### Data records
- - - - - - -

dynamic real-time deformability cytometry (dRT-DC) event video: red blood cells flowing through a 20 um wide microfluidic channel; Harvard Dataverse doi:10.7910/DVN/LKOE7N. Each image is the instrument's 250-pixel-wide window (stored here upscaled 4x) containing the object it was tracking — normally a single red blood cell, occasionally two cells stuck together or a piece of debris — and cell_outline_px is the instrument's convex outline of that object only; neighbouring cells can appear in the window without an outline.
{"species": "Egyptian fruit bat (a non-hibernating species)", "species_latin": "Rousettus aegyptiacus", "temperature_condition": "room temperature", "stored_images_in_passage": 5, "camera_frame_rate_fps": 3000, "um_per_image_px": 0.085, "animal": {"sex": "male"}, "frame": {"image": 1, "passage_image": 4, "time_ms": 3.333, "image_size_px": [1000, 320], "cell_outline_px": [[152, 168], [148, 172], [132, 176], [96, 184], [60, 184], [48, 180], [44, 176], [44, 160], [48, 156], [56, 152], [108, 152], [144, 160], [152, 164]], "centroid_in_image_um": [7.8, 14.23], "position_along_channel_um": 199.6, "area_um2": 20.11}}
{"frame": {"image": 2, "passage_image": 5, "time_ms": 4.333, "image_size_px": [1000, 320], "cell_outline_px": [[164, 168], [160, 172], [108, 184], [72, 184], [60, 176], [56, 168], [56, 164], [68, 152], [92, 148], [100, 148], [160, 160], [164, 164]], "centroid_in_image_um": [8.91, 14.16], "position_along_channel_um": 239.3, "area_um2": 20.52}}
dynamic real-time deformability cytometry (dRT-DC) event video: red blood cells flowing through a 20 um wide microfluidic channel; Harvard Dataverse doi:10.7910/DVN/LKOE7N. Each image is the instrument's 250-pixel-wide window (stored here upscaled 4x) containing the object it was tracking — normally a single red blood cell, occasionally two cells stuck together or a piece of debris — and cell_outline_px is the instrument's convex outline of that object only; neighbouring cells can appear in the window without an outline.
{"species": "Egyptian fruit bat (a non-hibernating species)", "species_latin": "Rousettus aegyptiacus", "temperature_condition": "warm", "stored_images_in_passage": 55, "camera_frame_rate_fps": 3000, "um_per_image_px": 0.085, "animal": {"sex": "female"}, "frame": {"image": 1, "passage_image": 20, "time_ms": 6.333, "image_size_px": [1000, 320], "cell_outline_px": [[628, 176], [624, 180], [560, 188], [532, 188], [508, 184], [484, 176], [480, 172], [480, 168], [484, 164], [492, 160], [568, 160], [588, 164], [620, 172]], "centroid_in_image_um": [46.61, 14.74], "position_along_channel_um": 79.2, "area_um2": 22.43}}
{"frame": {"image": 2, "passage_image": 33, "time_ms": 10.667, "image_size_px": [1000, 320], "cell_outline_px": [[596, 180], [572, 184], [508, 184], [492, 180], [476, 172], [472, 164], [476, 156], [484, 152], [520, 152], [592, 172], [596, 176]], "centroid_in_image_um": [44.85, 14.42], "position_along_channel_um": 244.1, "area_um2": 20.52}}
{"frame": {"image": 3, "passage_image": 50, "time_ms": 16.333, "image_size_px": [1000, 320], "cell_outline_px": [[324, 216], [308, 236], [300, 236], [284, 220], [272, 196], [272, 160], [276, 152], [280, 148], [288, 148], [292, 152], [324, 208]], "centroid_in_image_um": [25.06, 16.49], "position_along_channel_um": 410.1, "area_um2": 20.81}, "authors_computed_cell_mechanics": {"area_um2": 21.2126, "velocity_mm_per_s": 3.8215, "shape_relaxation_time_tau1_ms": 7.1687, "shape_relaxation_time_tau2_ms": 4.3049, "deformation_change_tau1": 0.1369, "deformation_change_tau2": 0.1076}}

- - - - - - -

The records above should all be quoted exactly, please.

dynamic real-time deformability cytometry (dRT-DC) event video: red blood cells flowing through a 20 um wide microfluidic channel; Harvard Dataverse doi:10.7910/DVN/LKOE7N. Each image is the instrument's 250-pixel-wide window (stored here upscaled 4x) containing the object it was tracking — normally a single red blood cell, occasionally two cells stuck together or a piece of debris — and cell_outline_px is the instrument's convex outline of that object only; neighbouring cells can appear in the window without an outline.
{"species": "Egyptian fruit bat (a non-hibernating species)", "species_latin": "Rousettus aegyptiacus", "temperature_condition": "room temperature", "stored_images_in_passage": 5, "camera_frame_rate_fps": 3000, "um_per_image_px": 0.085, "animal": {"sex": "male"}, "frame": {"image": 1, "passage_image": 4, "time_ms": 3.333, "image_size_px": [1000, 320], "cell_outline_px": [[152, 168], [148, 172], [132, 176], [96, 184], [60, 184], [48, 180], [44, 176], [44, 160], [48, 156], [56, 152], [108, 152], [144, 160], [152, 164]], "centroid_in_image_um": [7.8, 14.23], "position_along_channel_um": 199.6, "area_um2": 20.11}}
{"frame": {"image": 2, "passage_image": 5, "time_ms": 4.333, "image_size_px": [1000, 320], "cell_outline_px": [[164, 168], [160, 172], [108, 184], [72, 184], [60, 176], [56, 168], [56, 164], [68, 152], [92, 148], [100, 148], [160, 160], [164, 164]], "centroid_in_image_um": [8.91, 14.16], "position_along_channel_um": 239.3, "area_um2": 20.52}}
dynamic real-time deformability cytometry (dRT-DC) event video: red blood cells flowing through a 20 um wide microfluidic channel; Harvard Dataverse doi:10.7910/DVN/LKOE7N. Each image is the instrument's 250-pixel-wide window (stored here upscaled 4x) containing the object it was tracking — normally a single red blood cell, occasionally two cells stuck together or a piece of debris — and cell_outline_px is the instrument's convex outline of that object only; neighbouring cells can appear in the window without an outline.
{"species": "Egyptian fruit bat (a non-hibernating species)", "species_latin": "Rousettus aegyptiacus", "temperature_condition": "warm", "stored_images_in_passage": 55, "camera_frame_rate_fps": 3000, "um_per_image_px": 0.085, "animal": {"sex": "female"}, "frame": {"image": 1, "passage_image": 20, "time_ms": 6.333, "image_size_px": [1000, 320], "cell_outline_px": [[628, 176], [624, 180], [560, 188], [532, 188], [508, 184], [484, 176], [480, 172], [480, 168], [484, 164], [492, 160], [568, 160], [588, 164], [620, 172]], "centroid_in_image_um": [46.61, 14.74], "position_along_channel_um": 79.2, "area_um2": 22.43}}
{"frame": {"image": 2, "passage_image": 33, "time_ms": 10.667, "image_size_px": [1000, 320], "cell_outline_px": [[596, 180], [572, 184], [508, 184], [492, 180], [476, 172], [472, 164], [476, 156], [484, 152], [520, 152], [592, 172], [596, 176]], "centroid_in_image_um": [44.85, 14.42], "position_along_channel_um": 244.1, "area_um2": 20.52}}
{"frame": {"image": 3, "passage_image": 50, "time_ms": 16.333, "image_size_px": [1000, 320], "cell_outline_px": [[324, 216], [308, 236], [300, 236], [284, 220], [272, 196], [272, 160], [276, 152], [280, 148], [288, 148], [292, 152], [324, 208]], "centroid_in_image_um": [25.06, 16.49], "position_along_channel_um": 410.1, "area_um2": 20.81}, "authors_computed_cell_mechanics": {"area_um2": 21.2126, "velocity_mm_per_s": 3.8215, "shape_relaxation_time_tau1_ms": 7.1687, "shape_relaxation_time_tau2_ms": 4.3049, "deformation_change_tau1": 0.1369, "deformation_change_tau2": 0.1076}}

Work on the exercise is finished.